(Exercise inputs)

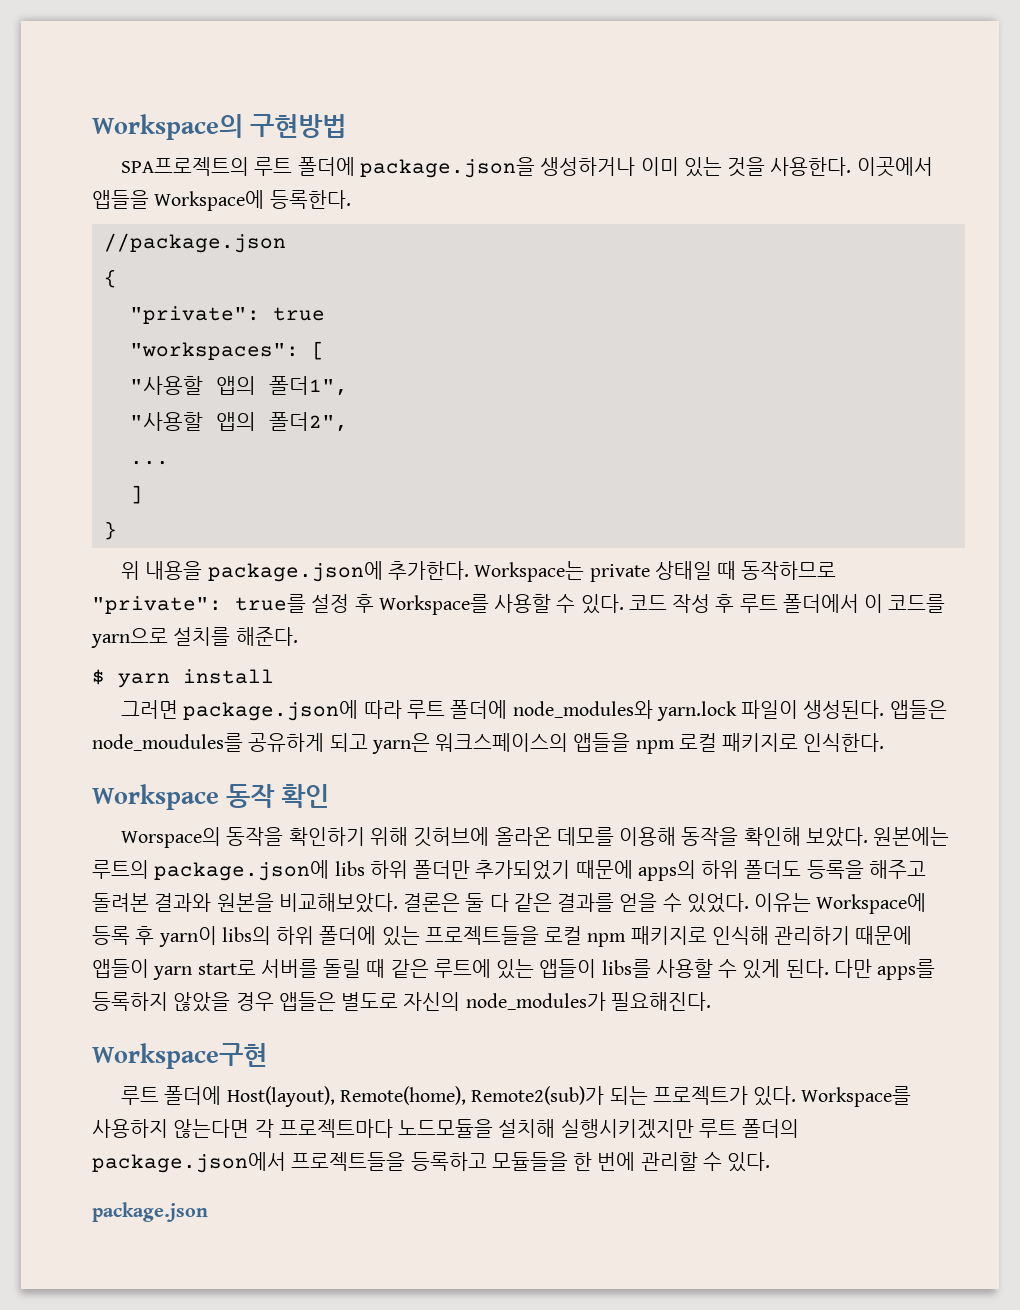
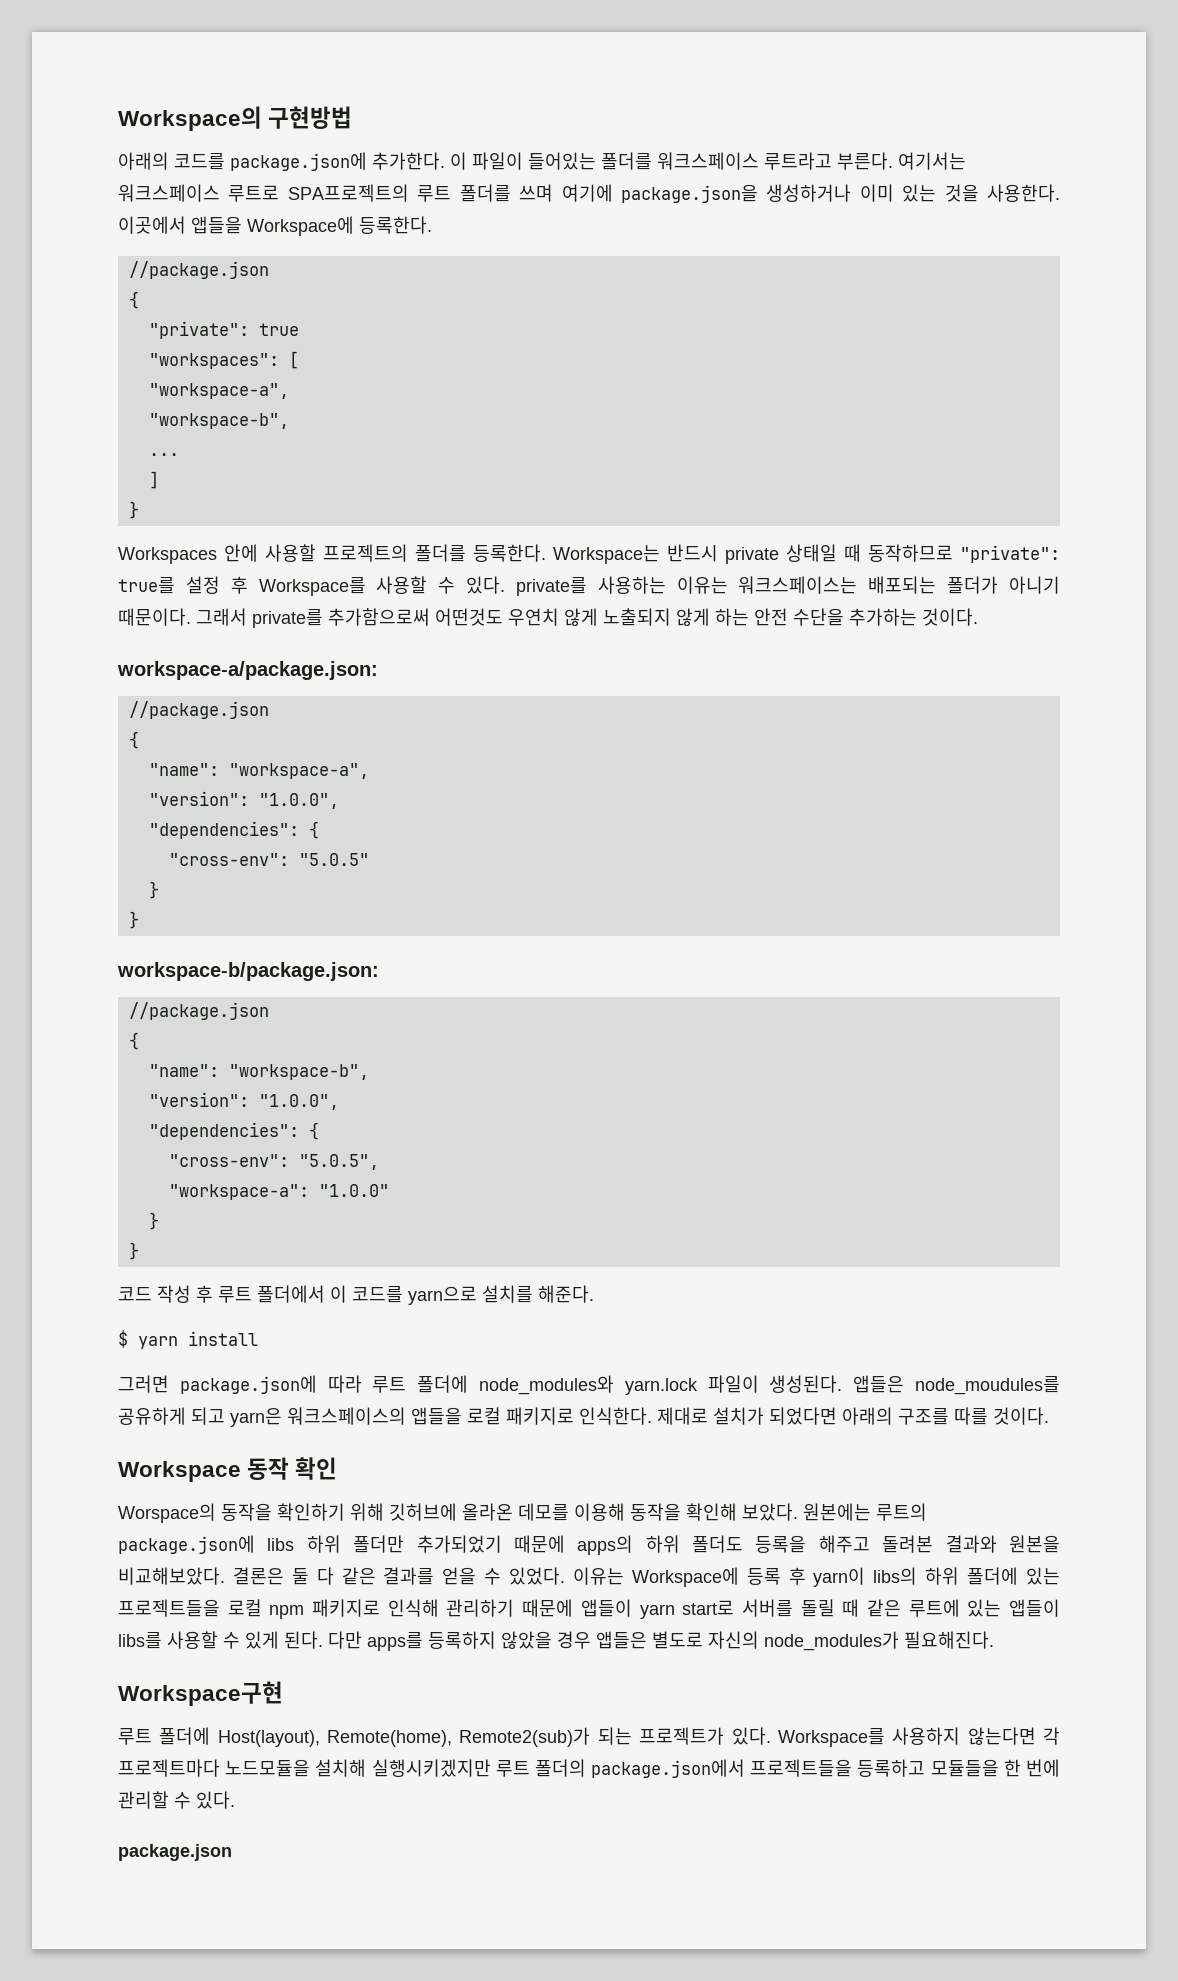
[121,157,355,176] SPA프로젝트의 루트 폴더에 -> [118,152,966,171] [118,184,613,202] 아래의 코드를 package.json에 추가한다. 이 파일이 들어있는 폴더를 워크스페이스 루트라고 부른다. 여기서는 워크스페이스 루트로 SPA프로젝트의 루트 폴더를 쓰며 여기에
[129,376,348,396] [129,412,348,432] [129,460,169,465] [129,485,143,504] [103,521,117,540] [121,561,585,582] "사용할 앱의 폴더1", // "사용할 앱의 폴더2", // ... // ] // } // 위 내용을 package.json에 추가한다. Workspace는 -> [148,383,289,399] [148,413,289,429] [148,453,179,456] [148,471,159,489] [128,501,139,519] [118,544,718,564] "workspace-a", // "workspace-b", // ... // ] // } // Workspaces 안에 사용할 프로젝트의 폴더를 등록한다. Workspace는 반드시
(624, 604) none -> [515,576,1060,596] [118,608,978,628] [117,661,378,680] [128,701,269,719] [128,731,139,749] [148,763,369,779] [148,791,339,809] [148,821,319,839] [168,853,369,866] [148,881,159,899] [128,911,139,929] [117,962,379,981] [128,1002,269,1020] [128,1032,139,1050] [148,1064,369,1080] [148,1092,339,1110] [148,1122,319,1140] [168,1154,379,1170] [168,1184,389,1200] [148,1212,159,1230] [128,1242,139,1260] private를 사용하는 이유는 워크스페이스는 배포되는 폴더가 아니기 때문이다. 그래서 private를 추가함으로써 어떤것도 우연치 않게 노출되지 않게 하는 안전 수단을 추가하는 것이다. // workspace-a/package.json: // //package.json // { // "name": "workspace-a", // "version": "1.0.0", // "dependencies": { // "cross-env": "5.0.5" // } // } // workspace-b/package.json: // //package.json // { // "name": "workspace-b", // "version": "1.0.0", // "dependencies": { // "cross-env": "5.0.5", // "workspace-a": "1.0.0" // } // } //
[635,740,675,754] npm -> (462, 1416) none
(885, 742) none -> [657,1407,1049,1425] 제대로 설치가 되었다면 아래의 구조를 따를 것이다.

(End Exercise inputs)

### Work item
Your copy should match the data above exactly, apart from the pictures.

### Response for this exercise
[121,157,355,176] SPA프로젝트의 루트 폴더에 -> [118,152,966,171] [118,184,613,202] 아래의 코드를 package.json에 추가한다. 이 파일이 들어있는 폴더를 워크스페이스 루트라고 부른다. 여기서는 워크스페이스 루트로 SPA프로젝트의 루트 폴더를 쓰며 여기에
[129,376,348,396] [129,412,348,432] [129,460,169,465] [129,485,143,504] [103,521,117,540] [121,561,585,582] "사용할 앱의 폴더1", // "사용할 앱의 폴더2", // ... // ] // } // 위 내용을 package.json에 추가한다. Workspace는 -> [148,383,289,399] [148,413,289,429] [148,453,179,456] [148,471,159,489] [128,501,139,519] [118,544,718,564] "workspace-a", // "workspace-b", // ... // ] // } // Workspaces 안에 사용할 프로젝트의 폴더를 등록한다. Workspace는 반드시
(624, 604) none -> [515,576,1060,596] [118,608,978,628] [117,661,378,680] [128,701,269,719] [128,731,139,749] [148,763,369,779] [148,791,339,809] [148,821,319,839] [168,853,369,866] [148,881,159,899] [128,911,139,929] [117,962,379,981] [128,1002,269,1020] [128,1032,139,1050] [148,1064,369,1080] [148,1092,339,1110] [148,1122,319,1140] [168,1154,379,1170] [168,1184,389,1200] [148,1212,159,1230] [128,1242,139,1260] private를 사용하는 이유는 워크스페이스는 배포되는 폴더가 아니기 때문이다. 그래서 private를 추가함으로써 어떤것도 우연치 않게 노출되지 않게 하는 안전 수단을 추가하는 것이다. // workspace-a/package.json: // //package.json // { // "name": "workspace-a", // "version": "1.0.0", // "dependencies": { // "cross-env": "5.0.5" // } // } // workspace-b/package.json: // //package.json // { // "name": "workspace-b", // "version": "1.0.0", // "dependencies": { // "cross-env": "5.0.5", // "workspace-a": "1.0.0" // } // } //
[635,740,675,754] npm -> (462, 1416) none
(885, 742) none -> [657,1407,1049,1425] 제대로 설치가 되었다면 아래의 구조를 따를 것이다.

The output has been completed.